Loredana Bertè ha questa dote, tra le tante. Arriva e spazza via tutto il resto. È appena successo anche questa volta, a Sanremo 2024.
Quasi in sordina, dopo una carrellata di brani più o meno riusciti e più o meno a fuoco, entrando di striscio, senza scendere le scale, Bertè prende a cantare e segna il primo grande spartiacque dell’anno. Il brano, Pazza, è completamente aderente all’artista che è, vicinissimo alla sua voce, al suo vissuto, a quello che è diventata. E l’interpretazione, l’unica rock della serata, purché non precisissima (Loredana sa cantare meglio di così, lo farà nei prossimi giorni), è assolutamente convincente. Lo dice anche il pezzo: è arrivato il tempo dell’amore di sé, del pensiero disarmato, della cura. Basta rabbia, è stata utile, ma ora non è più sufficiente. Serve vivere innamorandosi di sé, perdonandosi e scegliendo di essere sinceri.
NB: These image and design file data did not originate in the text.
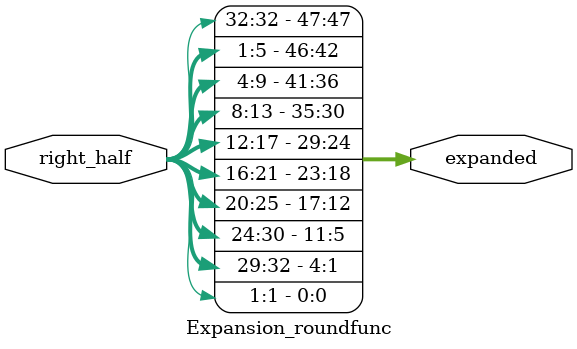
<source format=v>

module Expansion_roundfunc(right_half,expanded);
	 
input [1:32] right_half;
output reg [1:48] expanded;
	 
	 
 wire [1:32] right_half;
	 
always @ (right_half)
begin

            expanded[1]<= right_half[32];
            expanded[2:5]<= right_half[1:4];
            expanded[6]<=right_half[5];

            expanded[7]<=right_half[4];								 
            expanded[8:11]<=right_half[5:8];
            expanded[12]<=right_half[9];

            expanded[13]<=right_half[8];
            expanded[14:17]<=right_half[9:12];
            expanded[18]<=right_half[13];

            expanded[19]<=right_half[12];
            expanded[20:23]<=right_half[13:16];
            expanded[24]<=right_half[17];

            expanded[25]<=right_half[16];
            expanded[26:29]<=right_half[17:20];
            expanded[30]<=right_half[21];

            expanded[31]<=right_half[20];
            expanded[32:35]<=right_half[21:24];
            expanded[36]<=right_half[25];

            expanded[37]<=right_half[24];
            expanded[38:41]<=right_half[25:28];
            expanded[42]<=right_half[29];

            expanded[43]<=right_half[30];
            expanded[44:47]<=right_half[29:32];
            expanded[48]<=right_half[1];

end

endmodule
</source>
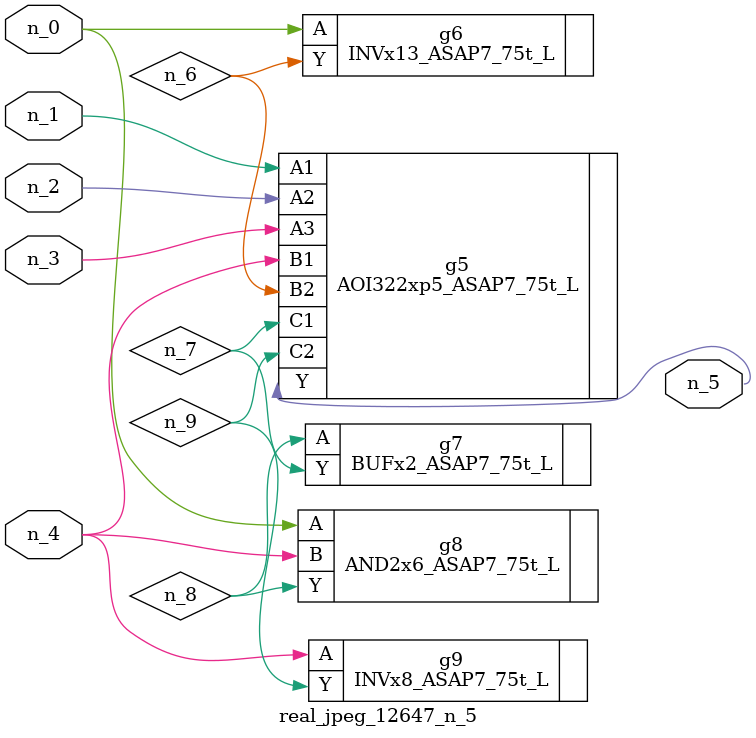
<source format=v>
module real_jpeg_12647_n_5 (n_4, n_0, n_1, n_2, n_3, n_5);

input n_4;
input n_0;
input n_1;
input n_2;
input n_3;

output n_5;

wire n_8;
wire n_6;
wire n_7;
wire n_9;

INVx13_ASAP7_75t_L g6 ( 
.A(n_0),
.Y(n_6)
);

AND2x6_ASAP7_75t_L g8 ( 
.A(n_0),
.B(n_4),
.Y(n_8)
);

AOI322xp5_ASAP7_75t_L g5 ( 
.A1(n_1),
.A2(n_2),
.A3(n_3),
.B1(n_4),
.B2(n_6),
.C1(n_7),
.C2(n_9),
.Y(n_5)
);

INVx8_ASAP7_75t_L g9 ( 
.A(n_4),
.Y(n_9)
);

BUFx2_ASAP7_75t_L g7 ( 
.A(n_8),
.Y(n_7)
);


endmodule
</source>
Infatti, lei canta leggera, dimentica qualche parola, ma sorride, è a suo agio, apre le braccia e stringe tutti al petto: l’Ariston e noi che guardiamo, giornalisti e ascoltatori. Stringe tutte le Loredana che è stata, la bambina e la dannata, la sposa e la rocker, la pazza – appunto – e la regina. Stringe tutte le cose perse, i dolori che sono arrivati e poi passati, le ferite che invece sono ancora lì, ancora aperte, mai cauterizzate. Stringe i volti che ha avuto, tutte le canzoni che ha cantato, le bestemmie e le maledizioni, anche i sorrisi e le notti con le ossa rotte, i canti rimasti inascoltati e le sere senza luna, i giorni senza dio e senza sole, gli anni senza carezze. Più che una stretta, più che una morsa, è un abbraccio universale, un bacio che va al mondo intero.
Finisce l’esibizione, molto vicina ai suoi Sanremo a cavallo tra gli anni Novanta e i primi anni Duemila – ricorda quella di Dimmi che mi ami, ma è meno drammatica – e si accende la meritata standing ovation. Siamo pazzə di te, Loredana. Evviva.